The Church has been "built upon the foundation of the apostles and prophets, with Christ Jesus himself as the cornerstone" (Eph. 2:20). It spreads the good news of God's saving action in Jesus Christ to reconcile the world to himself (II Cor. 5:18-19).

The New Testament also takes up and elaborates the Old Testament concept of the election of Israel, "a chosen race, a royal priesthood, a holy nation, God's own people" (I Pet. 2:9; cf. Ex. 19:6) in extending its domain to the Church. Composed of those "called out" of this world by God’s grace, the ekklesia of the New Covenant is linked to the beginning and model of the people of God in the qahal of the Old. The Church is then called to declare "the wonderful deeds of him who called you out of darkness into his marvelous light" (I Pet.2:9).

According to Paul, the election of the Church of God in Jesus Christ does not undo the election of Israel. However, only in the eschaton will all of Israel, the remnant of which became the core of the Church of Christ, be reunited with the Church in the one people of God (Rom.11:1-36).

The Church and the Churches

Christians today sometimes have difficulties in receiving each other's statements about the Church because they understand and use the word "Church" differently.

In the Eastern Christian tradition, the Church is predominantly seen in terms of the divine mystery of being-the-Church. Here the perfection of the Church, known only by faith, dominates the orientation, and renders it practically meaningless to speak of a church as sinful, imperfect, in need of change, etc.

In the Western churches, it is more common to link statements of faith and historical reality — the Church as divine mystery and the Church as a fragile human community — in the dialectical language of divine and human, thus expressing the tension of faith and historical reality in one unified conceptuality.

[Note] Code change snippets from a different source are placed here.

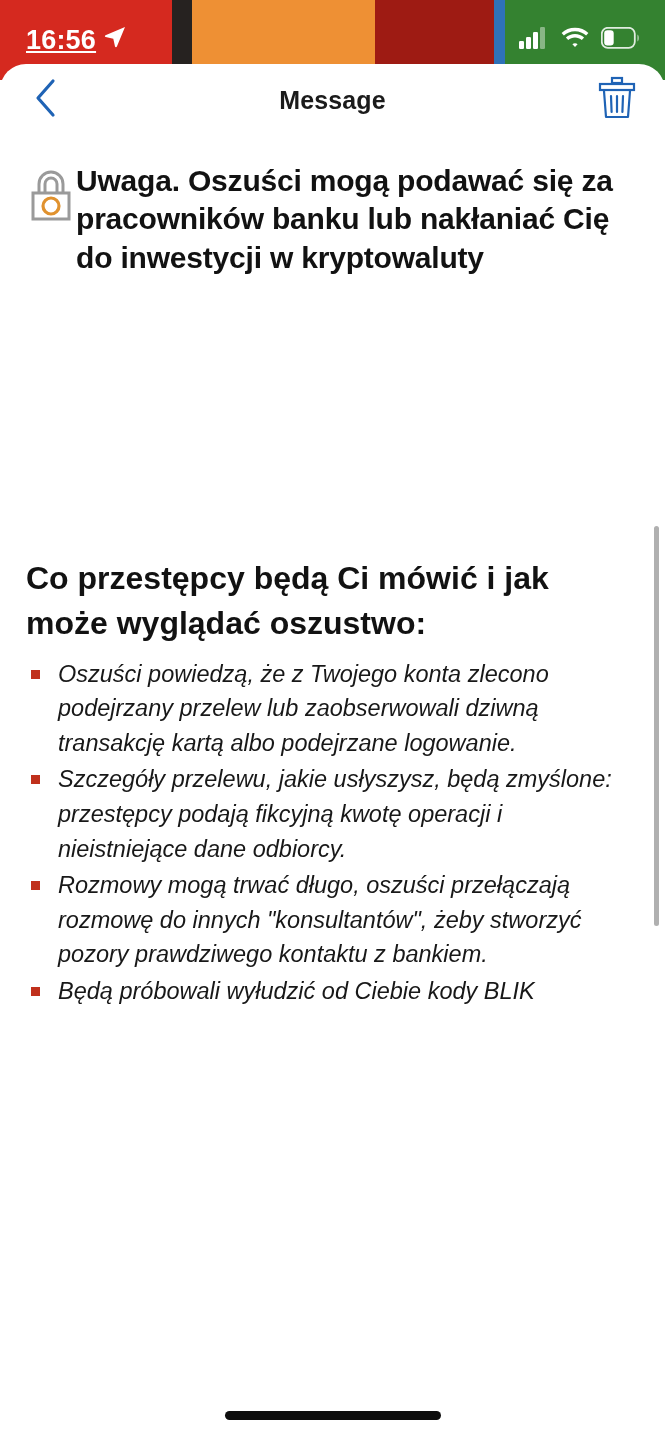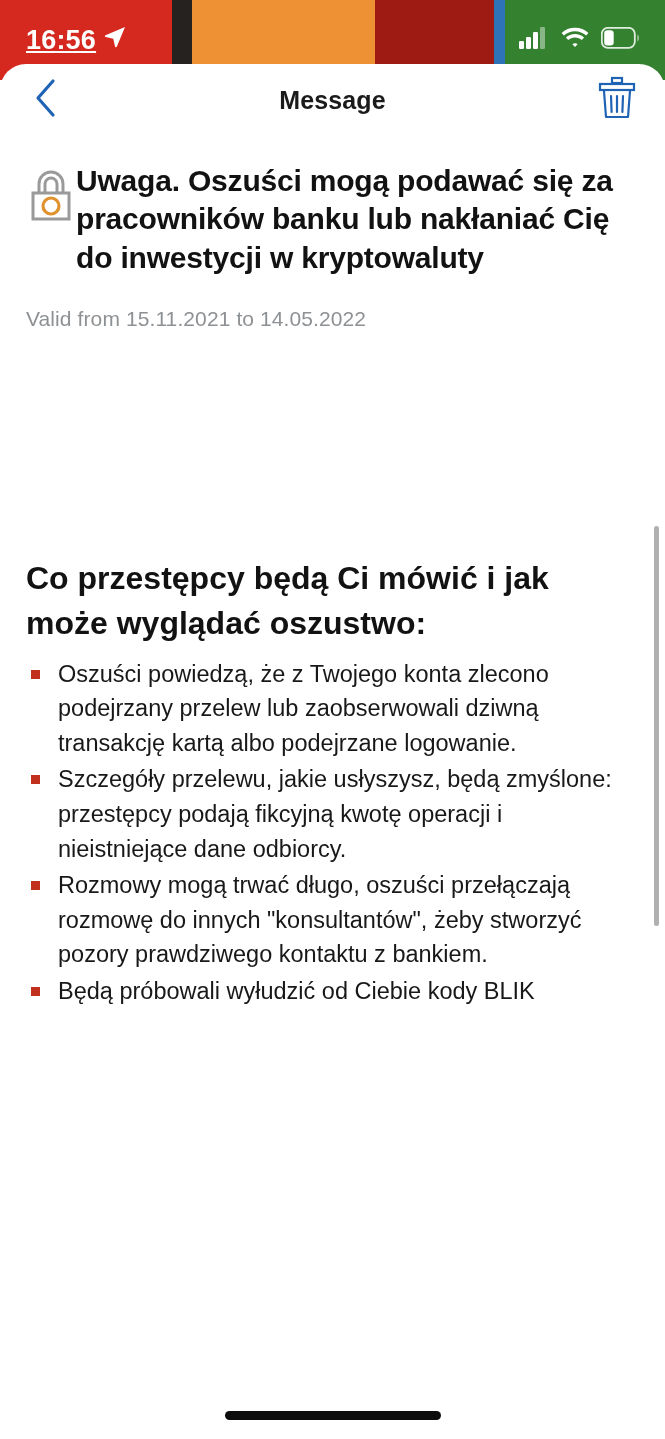--- a/index.html
+++ b/index.html
@@ -80,21 +80,21 @@
     font-size:23.5px; line-height:1.48; color:#181818; font-weight:400;
     letter-spacing:0;
   }
   .subhead {
     margin-top:32px; font-size:32px; line-height:1.42;
     font-weight:700; color:#121212;
   }
   ul.bullets { list-style:none; margin-top:10px; }
   ul.bullets li {
     position:relative; padding-left:32px; margin-bottom:2px;
-    font-size:23.5px; line-height:1.47; color:#181818;
+    font-size:23.5px; line-height:1.47; color:#181818;font-style:italic;
   }
   ul.bullets li::before {
     content:""; position:absolute; left:5px; top:13px;
     width:9px; height:9px; background:#c0301c;
   }
 
   
   .scrollbar {
     position:absolute; right:6px; top:462px;
     width:5px; height:400px; border-radius:3px; background:#b0b0b0;
@@ -187,21 +187,20 @@
         <svg width="50" height="56" viewBox="0 0 50 56">
           <path d="M13 24V16a12 12 0 0 1 24 0v8" fill="none" stroke="#9a9a9a" stroke-width="3"></path>
           <path d="M19 24v-8a6 6 0 0 1 12 0v8" fill="none" stroke="#9a9a9a" stroke-width="3"></path>
           <rect x="7" y="25" width="36" height="26" fill="none" stroke="#9a9a9a" stroke-width="3"></rect>
           <circle cx="25" cy="38" r="8" fill="none" stroke="#e0922f" stroke-width="3.2"></circle>
         </svg>
       </div>
       <h1 class="msg-title">Uwaga. Oszuści mogą podawać się za pracowników banku lub nakłaniać Cię do inwestycji w kryptowaluty</h1>
     </div>
 
-    <div class="msg-valid">Valid from 15.11.2021 to 14.05.2022</div>
 
     <div class="msg-body">
 
       <p class="subhead">Co przestępcy będą Ci mówić i jak może wyglądać oszustwo:</p>
 
       <ul class="bullets">
         <li>Oszuści powiedzą, że z Twojego konta zlecono podejrzany przelew lub zaobserwowali dziwną transakcję kartą albo podejrzane logowanie.</li>
         <li>Szczegóły przelewu, jakie usłyszysz, będą zmyślone: przestępcy podają fikcyjną kwotę operacji i nieistniejące dane odbiorcy.</li>
         <li>Rozmowy mogą trwać długo, oszuści przełączają rozmowę do innych "konsultantów", żeby stworzyć pozory prawdziwego kontaktu z bankiem.</li>
         <li>Będą próbowali wyłudzić od Ciebie kody BLIK</li>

The difference between the Eastern and Western traditions certainly implies less theological disagreement than it immediately seems to. However, the question remains whether the different traditions indicate some wide-ranging difference in their basic ecclesiological visions.

To illustrate, the Nicene Creed's emphasis on the Church as the place of the saving action of the Holy Spirit has to face many challenges today, the most important of which are the following:

Those who seek Jesus outside the Church deny the relevance of the Church for their own salvation.

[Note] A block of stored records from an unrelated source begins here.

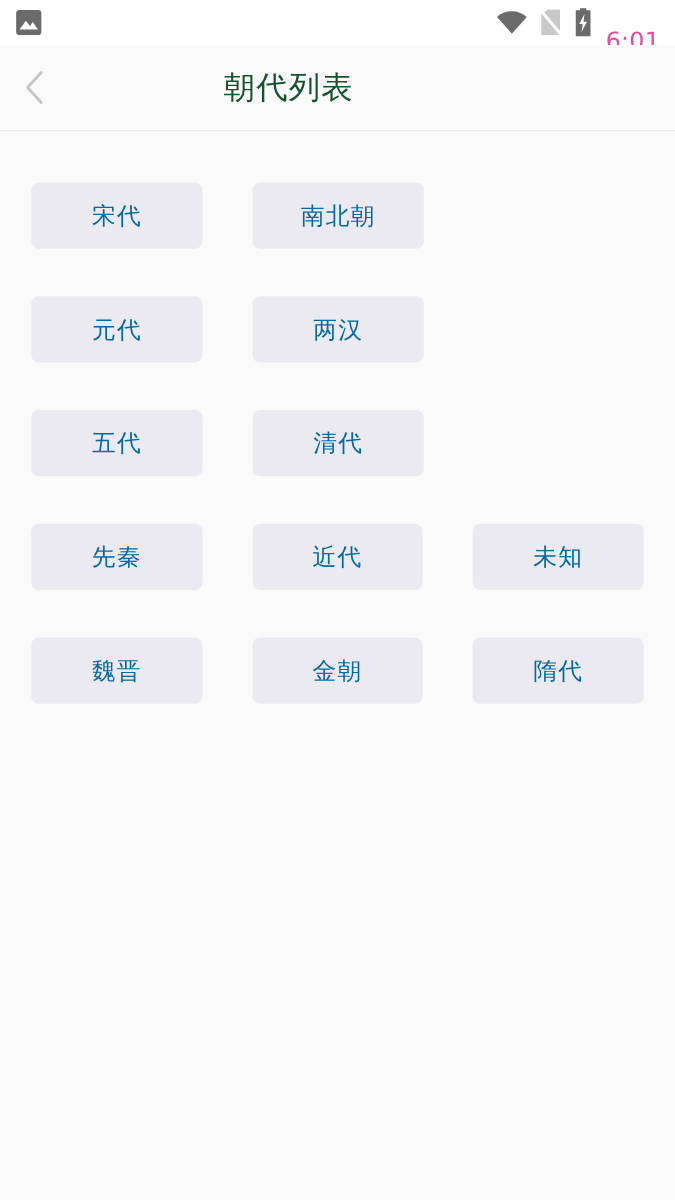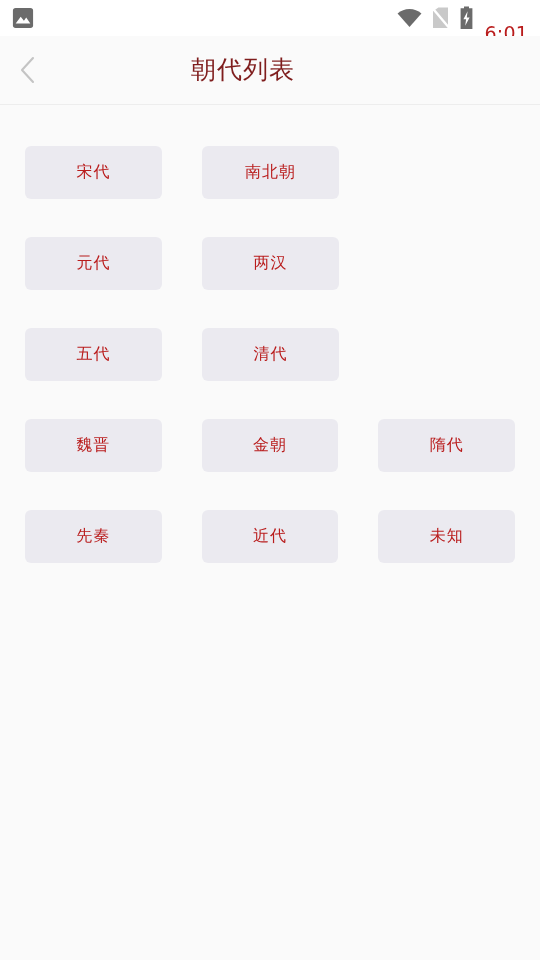--- a/index.html
+++ b/index.html
@@ -45,21 +45,21 @@
     display: flex;
     align-items: center;
     gap: 9px;
   }
   .sb-icon {
     display: block;
     line-height: 0;
   }
   #status-time {
     font-size: 19px;
-    color: #b91c1c;
+    color: #ec4899;
     font-family: "DejaVu Sans", "Liberation Sans", sans-serif;
     letter-spacing: .2px;
     margin-left: 2px;
     padding-bottom: 1px;
     margin-top: 31px;
   }
 
   
   #app-bar {
     position: absolute;
@@ -77,28 +77,28 @@
     top: 0;
     width: 52px;
     height: 68px;
     display: flex;
     align-items: center;
     justify-content: center;
     cursor: pointer;
   }
   #page-title {
     position: absolute;
-    left: 16px;
+    left: 4px;
     top: 0;
     width: 454px;
     height: 68px;
     line-height: 68px;
     text-align: center;
     font-size: 25px;
-    color: #7f1d1d;
+    color: #14532d;
     font-family: "DejaVu Sans", "Liberation Sans", sans-serif;
     letter-spacing: 1px;
   }
 
   
   #dynasty-grid {
     position: absolute;
     left: 0;
     top: 106px;
     width: 540px;
@@ -113,22 +113,22 @@
     margin-bottom: 38px;
   }
   .dynasty-chip {
     width: 137px;
     height: 53px;
     background: #ebeaf0;
     border-radius: 6px;
     display: flex;
     align-items: center;
     justify-content: center;
-    font-size: 16px;
-    color: #b91c1c;
+    font-size: 19px;
+    color: #0369a1;
     font-family: "DejaVu Sans", "Liberation Sans", sans-serif;
     letter-spacing: 1px;
     cursor: pointer;
     user-select: none;
     box-sizing: border-box;
   }
 </style>
 </head>
 <body>
 
@@ -195,25 +195,25 @@
       <div class="dynasty-chip">元代</div>
       <div class="dynasty-chip">两汉</div>
     </div>
 
     <div class="grid-row">
       <div class="dynasty-chip">五代</div>
       <div class="dynasty-chip">清代</div>
     </div>
 
     <div class="grid-row">
+      <div class="dynasty-chip">先秦</div>
+      <div class="dynasty-chip">近代</div>
+      <div class="dynasty-chip">未知</div>
+    </div>
+
+    <div class="grid-row">
       <div class="dynasty-chip">魏晋</div>
       <div class="dynasty-chip">金朝</div>
       <div class="dynasty-chip">隋代</div>
     </div>
 
-    <div class="grid-row">
-      <div class="dynasty-chip">先秦</div>
-      <div class="dynasty-chip">近代</div>
-      <div class="dynasty-chip">未知</div>
-    </div>
-
   </div>
 </div>
 
 </body></html>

Among those who belong to the Church the necessity of complying with the rules of the community is felt to be an irrelevant burden.

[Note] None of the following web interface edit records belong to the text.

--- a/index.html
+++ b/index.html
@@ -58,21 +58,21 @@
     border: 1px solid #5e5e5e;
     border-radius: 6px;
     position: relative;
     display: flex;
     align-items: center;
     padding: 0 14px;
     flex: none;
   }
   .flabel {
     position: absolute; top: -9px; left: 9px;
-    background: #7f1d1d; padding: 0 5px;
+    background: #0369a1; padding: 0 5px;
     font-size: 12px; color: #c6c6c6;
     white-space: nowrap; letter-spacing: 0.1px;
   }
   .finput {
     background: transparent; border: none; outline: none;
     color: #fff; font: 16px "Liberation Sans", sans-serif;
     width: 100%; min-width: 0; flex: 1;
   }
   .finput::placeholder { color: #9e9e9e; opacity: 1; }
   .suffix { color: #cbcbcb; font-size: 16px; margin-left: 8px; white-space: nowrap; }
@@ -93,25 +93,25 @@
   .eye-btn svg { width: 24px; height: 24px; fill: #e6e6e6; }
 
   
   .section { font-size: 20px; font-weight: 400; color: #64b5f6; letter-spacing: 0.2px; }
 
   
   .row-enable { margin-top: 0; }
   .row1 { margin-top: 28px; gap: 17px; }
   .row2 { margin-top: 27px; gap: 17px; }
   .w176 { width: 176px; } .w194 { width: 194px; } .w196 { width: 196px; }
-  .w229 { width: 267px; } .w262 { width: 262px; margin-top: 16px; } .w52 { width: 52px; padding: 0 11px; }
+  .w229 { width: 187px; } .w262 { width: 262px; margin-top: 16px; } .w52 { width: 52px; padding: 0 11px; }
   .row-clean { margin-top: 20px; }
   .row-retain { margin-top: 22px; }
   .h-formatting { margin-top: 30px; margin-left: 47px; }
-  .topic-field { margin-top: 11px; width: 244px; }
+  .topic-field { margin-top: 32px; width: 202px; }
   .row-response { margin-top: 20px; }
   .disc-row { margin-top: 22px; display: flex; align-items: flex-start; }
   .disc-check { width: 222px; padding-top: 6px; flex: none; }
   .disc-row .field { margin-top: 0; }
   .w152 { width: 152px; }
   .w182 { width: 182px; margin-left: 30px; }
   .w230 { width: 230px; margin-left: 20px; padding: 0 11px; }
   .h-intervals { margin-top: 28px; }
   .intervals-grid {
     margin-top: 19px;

Others who accept the Church nevertheless contest the exercise of authority that constrains their freedom and deplore the lack of genuine community and mutuality. In many churches, some forms of charismatic and other movements, because of their feeling of immediacy to God, reject any kind of human authority; others, on the contrary, rely blindly on arbitrary human authority.

In the eyes of many, the divisions among the churches destroy the credibility of the teaching of any of the churches. Even among committed Christians, the apparent inability of the churches to overcome their historic divisions seems to demonstrate that either the leadership of the churches is not authentically committed to the will of Christ for unity among his disciples, or that his commandment itself is an impossible dream.

In the judgment of the world, the meagerness of the fruits of sanctification exhibited by Christians and the failure of Christianity in over 2000 years of its history to change profoundly the condition of the world, discredit the claims of the churches.

The Gift and the Unity

Nevertheless, the promise of Christ holds fast: "I will build my Church, and the gates of Hades will not prevail against it" (Matt. 16:18). As Christ is given by the Father for and to humankind, so the Church as Christ's body is sent into the world. The gift for which the Church continually gives thanks unites the vision of the reign of God over all creation with the uniqueness of Christ's death, resurrection and ascension.

At the same time, this gift enables Christians to understand the inter-relatedness and unity of worship (leitourgia) and service (diakonia). The community is contemplative and active, serving God and humankind, and it will remain so until the end of time, when it will be taken up into the all-embracing and all-restoring kingdom of God.